======== TEXTO EM ESTUDO
Se o instrumento é eficaz, por que é pequeno o número de
súmulas publicadas?
Sou uma defensora da adoção das súmulas vinculantes há
trinta anos. Sou também muito restritiva no uso dessa ferramenta. Não há
contradição aí. As súmulas diminuem o número de processos que chegam ao Supremo
na exata medida em que aumentam a segurança jurídica. Para desempenhem esse
papel,é fundamental que sejam muito precisas. Se a súmula não é feita com
cuidado enseja uma nova dúvida, ela não cumpre o seu papel de estabelecer uma
jurisprudência que permita que processos semelhantes ao analisado sejam
julgados com mais rapidez e não cheguem mais às instâncias superiores.Isso às
vezes acontece. Há súmulas que os próprios ministros quiseram reescrever já no
dia seguinte à publicação. Por isso, o tribunal está certo em não se apressar na
edição de súmula.
Em maio, o tribunal determinou a prisão do jornalista
Pimenta Neves, onze anos depois do assassinato que ele confessou. Com a redução
no número de processos, o Supremo tende a decidir com maior velocidade?
O grande problema do Judiciário hoje é a lerdeza. As ações
demoram muito, especialmente as penais. O sistema de recursos e nulidades do
processo penal brasileiro é inacreditável, quase impede uma condenação. Um bom
advogado tem à sua disposição um arsenal quase infinito de manobras para
dificultar o desenvolvimento do processo. Ou seja, a culpa não é exclusivamente
do Judiciário. Mas nós também temos nossa parcela de responsabilidade.
Deveríamos nos equipar, ter mais juízes criminais. E acredito que, mesmo na
corte suprema, nem sempre tomamos a melhor decisão. Em 2009, por exemplo, o
tribunal alterou sua jurisprudência com relação à possibilidade de cumprimento
das penas logo depois da confirmação da sentença em segundo grau. Até então, o
tribunal sempre tinha entendido que, confirmada a sentença no Tribunal de
Justiça, nada impedia o início da execução. Em 2009, isso mudou. Não concordei
com essa posição e discordo dela até hoje.
A senhora é considerada linha-dura em questões penais.
Concorda com essa definição?
Sou rigorosa em matéria penal. Acho que é preciso ser. No
Brasil, depois da redemocratização, passamos por um período de rechaço absoluto
a tudo que significasse repressão. Mas qualquer país democrático precisa ter
repressão ao crime. É preciso que haja consequência para o delito, que o
direito penal seja efetivo. No entanto, quando for aplicada a pena, é
necessário que o sistema prisional cumpra sua finalidade de ressocialização. As
penas não existem apenas para punir. Elas devem preparar a pessoa para que saia
em condições de ser reabsorvida pela sociedade. E isso não acontece até hoje.
================
======== DADOS FORNECIDOS
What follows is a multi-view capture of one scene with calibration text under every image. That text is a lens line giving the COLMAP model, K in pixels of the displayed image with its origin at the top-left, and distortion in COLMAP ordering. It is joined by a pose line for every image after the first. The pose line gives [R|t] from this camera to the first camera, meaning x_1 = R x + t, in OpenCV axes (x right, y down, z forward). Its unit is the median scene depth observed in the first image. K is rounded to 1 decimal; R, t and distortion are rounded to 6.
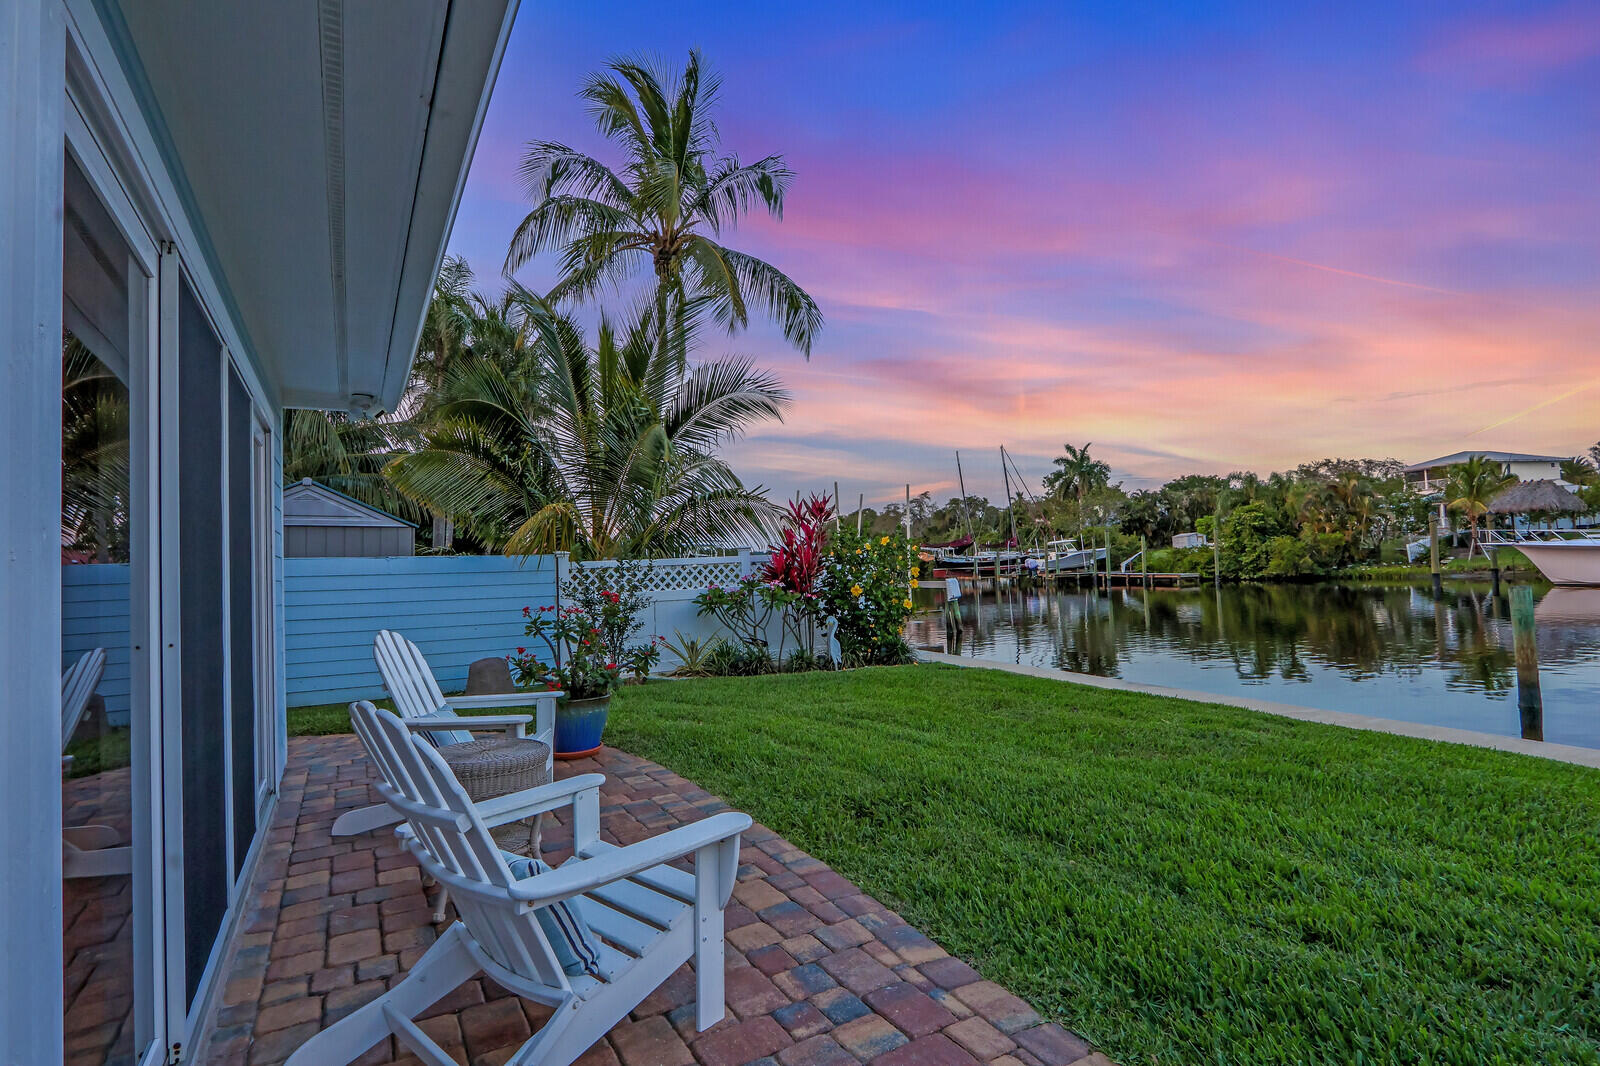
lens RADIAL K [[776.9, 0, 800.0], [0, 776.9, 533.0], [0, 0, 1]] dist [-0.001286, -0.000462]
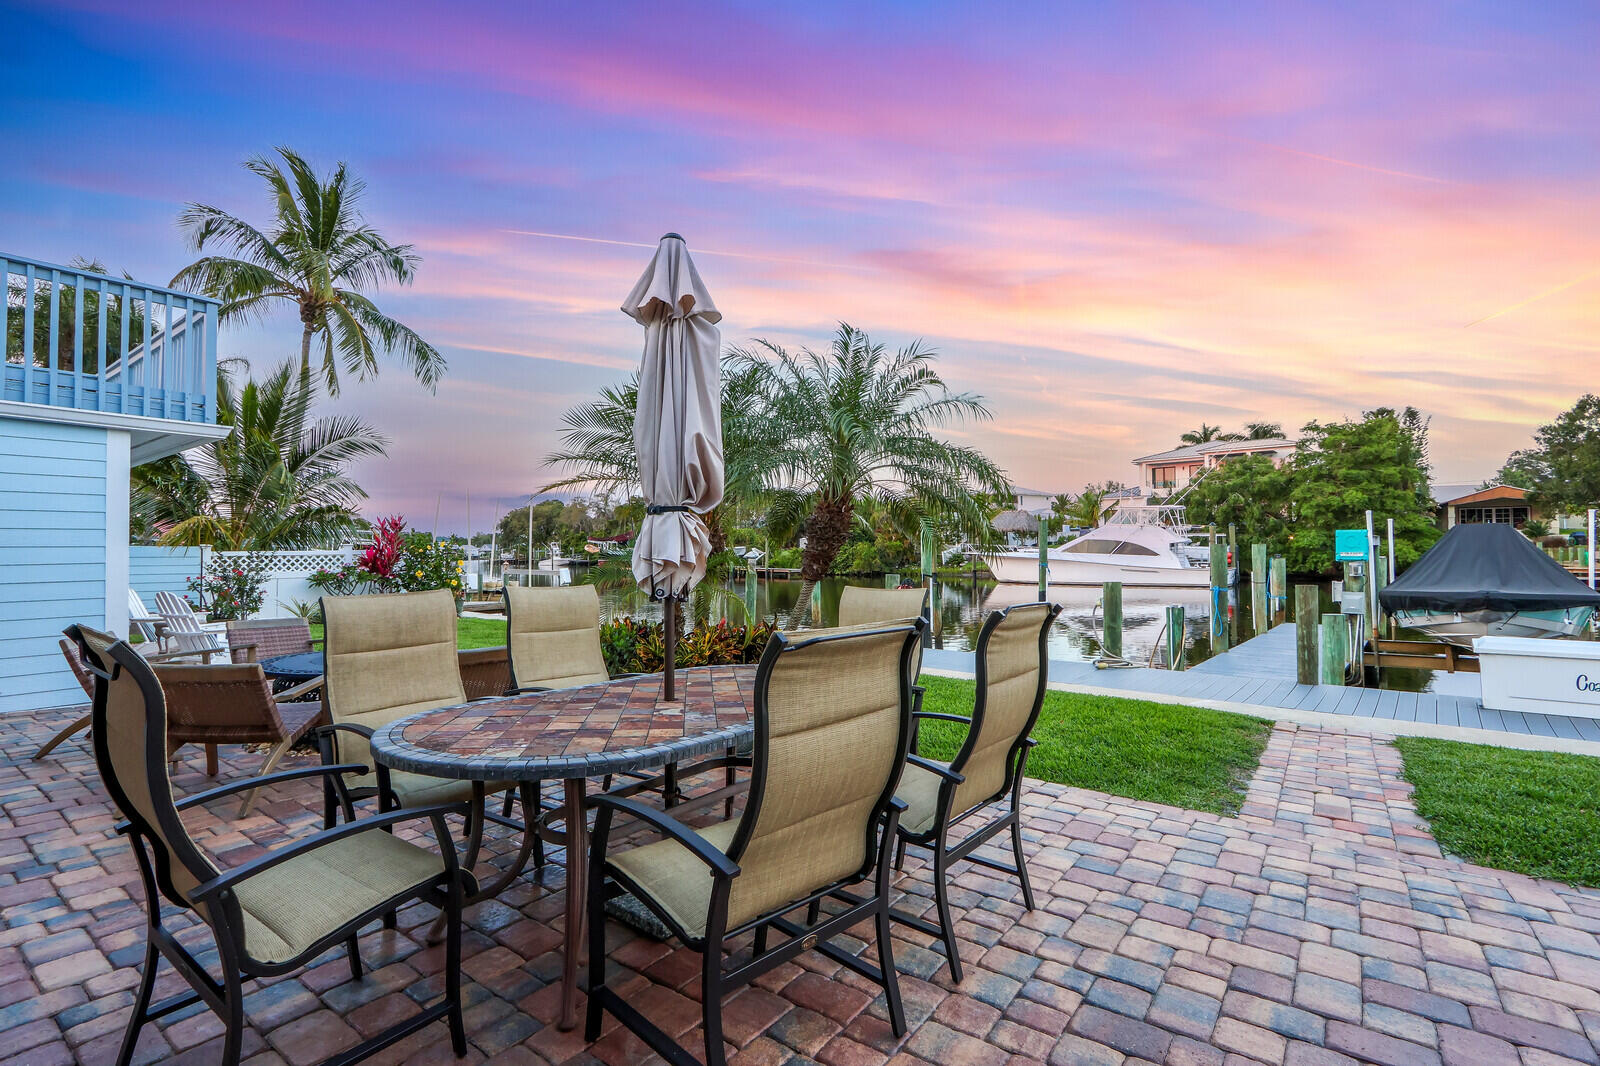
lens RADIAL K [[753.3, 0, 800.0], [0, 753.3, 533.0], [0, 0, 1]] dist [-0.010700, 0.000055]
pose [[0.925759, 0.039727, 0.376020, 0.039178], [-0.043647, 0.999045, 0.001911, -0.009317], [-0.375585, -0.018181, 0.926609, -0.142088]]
================
======== DADOS FORNECIDOS
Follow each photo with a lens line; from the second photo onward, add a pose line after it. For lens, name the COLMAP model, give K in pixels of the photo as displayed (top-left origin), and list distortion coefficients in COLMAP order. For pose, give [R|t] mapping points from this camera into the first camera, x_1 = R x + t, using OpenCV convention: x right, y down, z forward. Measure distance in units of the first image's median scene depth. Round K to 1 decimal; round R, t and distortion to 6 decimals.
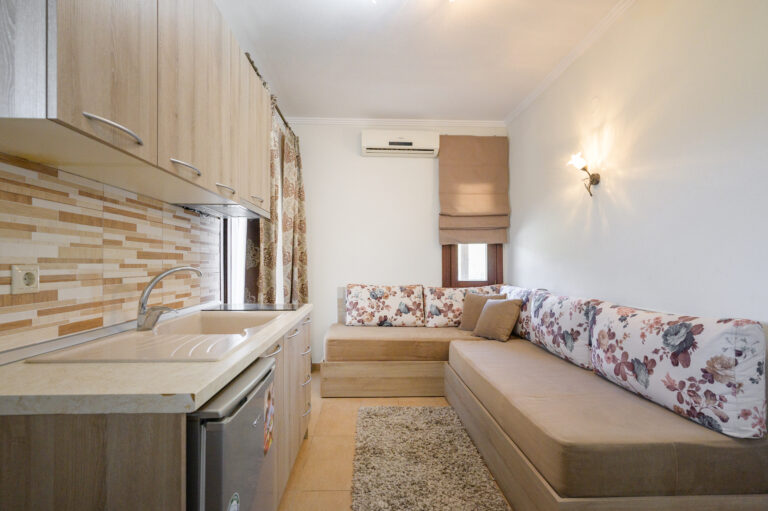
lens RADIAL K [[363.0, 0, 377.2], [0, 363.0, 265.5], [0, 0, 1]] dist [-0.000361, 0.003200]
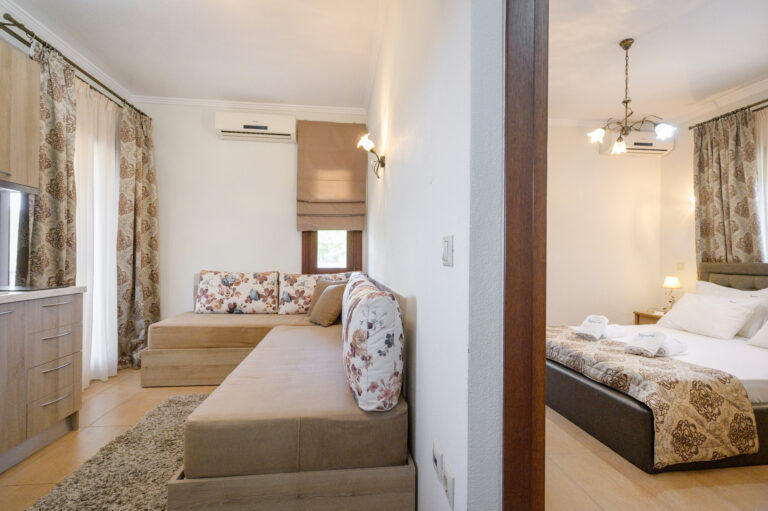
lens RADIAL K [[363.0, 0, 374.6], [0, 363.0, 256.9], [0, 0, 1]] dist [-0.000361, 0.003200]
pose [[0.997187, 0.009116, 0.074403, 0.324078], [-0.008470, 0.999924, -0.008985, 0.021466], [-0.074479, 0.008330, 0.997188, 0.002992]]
================
TAREFA A EXECUTAR:
Copie sem alterações o trecho do texto em estudo que começa nas palavras "Se o instrumento" e termina logo após "edição de súmula.".

RESPOSTA AO PROBLEMA:
Se o instrumento é eficaz, por que é pequeno o número de
súmulas publicadas?
Sou uma defensora da adoção das súmulas vinculantes há
trinta anos. Sou também muito restritiva no uso dessa ferramenta. Não há
contradição aí. As súmulas diminuem o número de processos que chegam ao Supremo
na exata medida em que aumentam a segurança jurídica. Para desempenhem esse
papel,é fundamental que sejam muito precisas. Se a súmula não é feita com
cuidado enseja uma nova dúvida, ela não cumpre o seu papel de estabelecer uma
jurisprudência que permita que processos semelhantes ao analisado sejam
julgados com mais rapidez e não cheguem mais às instâncias superiores.Isso às
vezes acontece. Há súmulas que os próprios ministros quiseram reescrever já no
dia seguinte à publicação. Por isso, o tribunal está certo em não se apressar na
edição de súmula.